- _Goal of the exercise_: Reproduce the Libya report between "But Michael Clarke, at" and "of Sirte overnight.", inclusive, substituting "Navy" for "Royal Navy".

- _Page text_:
Libya conflict: UK forces should be proud, says Cameron

David Cameron has said UK forces should be "very proud" of what they achieved in Libya and said the US saw Britain as its "strongest and most staunch ally".
     The prime minister said there were a lot of armchair critics, but Americans were "very impressed" by what UK and European forces had achieved.
But Michael Clarke, at the Royal United Services Institute, said the military had been forced to "improvise".
The Royal Navy and RAF continued their Nato operations in Libya on Thursday.
Maj Gen Nick Pope, spokesman for the Chief of the Defence Staff, said British planes destroyed a number of military targets and HMS Liverpool shelled positions at the city of Sirte overnight.
Speaking after co-hosting a summit on Libya with France's Nicolas Sarkozy, Mr Cameron said the UK had played a significant military role in the Nato-led operation to protect Libyan civilians from Col Gaddafi's forces.
He said: "A lot of armchair generals who said you couldn't do it without an aircraft carrier, they were wrong.
"A lot of people who said Tripoli is completely different to Benghazi, the two don't get on, they were wrong. People who said this is all going to be an enormous swamp of Islamists and extremists, they were wrong. People who said we were going to run out of munitions, they were wrong.
"We should be proud of what our forces did."
'Right decision' Speaking on the BBC Radio 4's Today programme, Mr Cameron insisted the UK had been "punching at our weight or even above our weight" in the conflict with the RAF carrying out around a fifth of all strike sorties against Muammar Gaddafi's forces.

- _Information_:

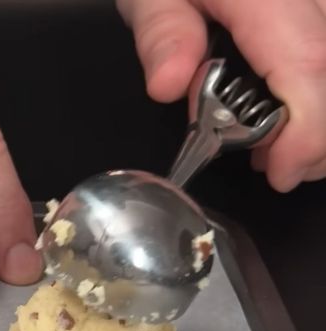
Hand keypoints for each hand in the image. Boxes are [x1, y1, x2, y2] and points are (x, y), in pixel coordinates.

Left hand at [119, 0, 325, 190]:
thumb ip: (163, 32)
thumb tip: (169, 84)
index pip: (310, 64)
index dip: (306, 132)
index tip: (280, 172)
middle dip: (318, 137)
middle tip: (275, 165)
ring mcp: (321, 2)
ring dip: (324, 120)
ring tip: (281, 144)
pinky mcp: (320, 11)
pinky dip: (320, 94)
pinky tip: (295, 113)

- _Written solution_:
But Michael Clarke, at the Royal United Services Institute, said the military had been forced to "improvise".
The Navy and RAF continued their Nato operations in Libya on Thursday.
Maj Gen Nick Pope, spokesman for the Chief of the Defence Staff, said British planes destroyed a number of military targets and HMS Liverpool shelled positions at the city of Sirte overnight.